La nuit avait été mouvementée. Le soleil commençait à poindre. Maintenant qu’Iris ne risquait plus rien, à part un brutal changement de personnalité, le Pope se posta sur le balcon duquel il pouvait voir la statue d’Athéna.

 

—  Qu’est-ce que j’ai fait ? Mais qu’est-ce que j’ai fait ?! A cause de moi, elle a failli mourir. Ce n’est pas à elle de payer pour mes crimes. J’accepte mon châtiment mais pas celui de sa mort. Athéna, Iris est digne d’être ton chevalier.

 

Quand l’homme réintégra la chambre, il constata que les cheveux d’Iris avaient retrouvé leur belle couleur argentée. Un faible « merci » passa la barrière de ses lèvres pour s’adresser à Athéna.

 

Le soleil était sur son déclin. Iris se réveilla et grommela.
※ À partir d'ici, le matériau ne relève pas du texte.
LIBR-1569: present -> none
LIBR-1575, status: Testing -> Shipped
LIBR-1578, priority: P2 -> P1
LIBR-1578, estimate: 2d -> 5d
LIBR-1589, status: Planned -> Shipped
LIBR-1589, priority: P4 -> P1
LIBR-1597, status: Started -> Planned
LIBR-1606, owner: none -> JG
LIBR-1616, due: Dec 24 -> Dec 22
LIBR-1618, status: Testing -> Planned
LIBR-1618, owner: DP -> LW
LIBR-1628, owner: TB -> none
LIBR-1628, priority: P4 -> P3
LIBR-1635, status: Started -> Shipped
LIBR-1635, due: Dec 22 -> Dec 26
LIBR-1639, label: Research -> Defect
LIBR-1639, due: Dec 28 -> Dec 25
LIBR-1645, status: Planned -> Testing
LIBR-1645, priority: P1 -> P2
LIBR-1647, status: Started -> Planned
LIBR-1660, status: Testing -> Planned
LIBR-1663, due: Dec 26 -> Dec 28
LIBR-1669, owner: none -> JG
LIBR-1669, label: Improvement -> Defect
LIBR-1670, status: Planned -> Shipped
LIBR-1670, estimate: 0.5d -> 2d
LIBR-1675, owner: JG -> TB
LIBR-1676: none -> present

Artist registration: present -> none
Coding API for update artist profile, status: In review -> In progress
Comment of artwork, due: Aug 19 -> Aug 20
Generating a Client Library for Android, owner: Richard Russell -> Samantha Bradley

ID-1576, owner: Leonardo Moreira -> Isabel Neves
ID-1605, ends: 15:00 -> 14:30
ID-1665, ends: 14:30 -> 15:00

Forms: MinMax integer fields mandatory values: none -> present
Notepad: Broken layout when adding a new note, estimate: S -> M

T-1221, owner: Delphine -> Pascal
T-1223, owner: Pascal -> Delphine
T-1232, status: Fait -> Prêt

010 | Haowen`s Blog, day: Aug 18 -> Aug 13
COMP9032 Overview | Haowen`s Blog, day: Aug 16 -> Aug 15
Elle toucha sa gorge et sentit un bandage fait dans les règles de l’art. Elle tenta de se relever mais la tête lui tournait. On toqua à sa porte. Une tête passa timidement. Assurée que la malade était bien réveillée, une camériste entra dans la chambre suivie d’une autre femme.

 

—  Son excellence vous fait porter vos vêtements et votre repas. Avez-vous besoin d’autre chose ?

 

Iris secoua la tête et les deux femmes déposèrent l’une les vêtements sur une chaise, l’autre, le plateau à côté d’Iris avant de s’éclipser. Iris décida d’abord de se requinquer et attaqua le plateau sur lequel se trouvaient une lettre et une autre chose qui lui fit faire un énorme bond dans le passé. Une fois son repas englouti, la jeune femme se vêtit et quitta les lieux sans croiser son « bienfaiteur ». Lorsqu’elle fut chez elle, elle décacheta la lettre qu’elle lut et relut. Elle fut terriblement émue. De plus, la rose rouge, dépourvue d’épines, qu’elle mit dans un vase soliflore confirma le contenu de la missive. Il n’avait pas oublié ! Iris aussi écrivit une lettre. Quatre jours plus tard, elle reçut une réponse positive.